[Supplied passage Boundary: Start]

Is it possible to call OS system calls like open
, close
etc from a shell script? I tried googling but it takes me in the wrong direction of using the system()
command. Can some one help on this?
Many syscalls are accessible, but only via the native shell mechanisms, rather than being able to directly specify exact parameters. For instance:
exec 4>outfile
calls:
open("outfile", O_WRONLY|O_CREAT|O_APPEND, 0666) = 3
dup2(3, 4)
(with 3
being replaced by the next available descriptor), and
exec 4<&-
calls:
close(4)
Some shells, such as bash, allow additional builtins to be added through loadable modules (see the enable
builtin, used to load such modules); if you really needed functionality not provided upstream, you could potentially implement it that way.

[Supplied passage Boundary: End]
[Supplied data Boundary: Start]

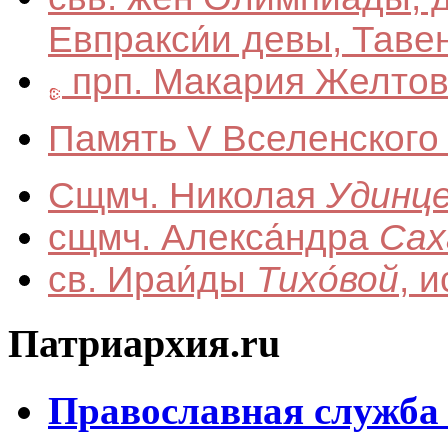
Евпракси́и девы, Таве
прп. Макария Желтово
Память V Вселенског
Сщмч. Николая
Удинц
сщмч. Алекса́ндра
Сах
св. Ираи́ды
Тихо́вой
, 
Патриархия.ru
Православная служба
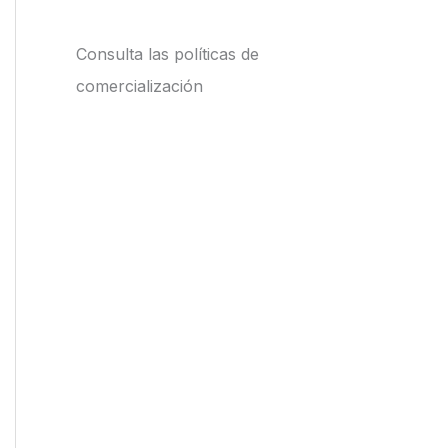
Consulta las políticas de
comercialización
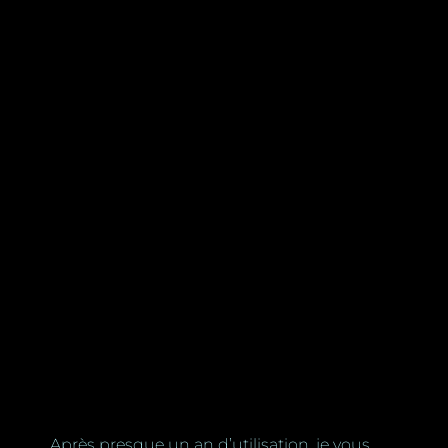
Après presque un an d’utilisation, je vous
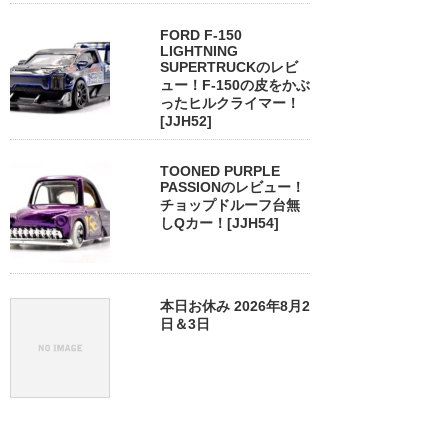
FORD F-150
LIGHTNING
SUPERTRUCKのレビ
ュー！F-150の皮をかぶ
ったヒルクライマー！
[JJH52]
TOONED PURPLE
PASSIONのレビュー！
チョップドルーフ台無
しQカー！[JJH54]
本日お休み 2026年8月2
日＆3日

[Supplied data Boundary: End]

#### What you have to do
Reproduce word for word the portion of the text on calling system calls from a shell script, starting at the words "Is it possible" and ending after "help on this?".

#### Written answer
Is it possible to call OS system calls like open
, close
etc from a shell script? I tried googling but it takes me in the wrong direction of using the system()
command. Can some one help on this?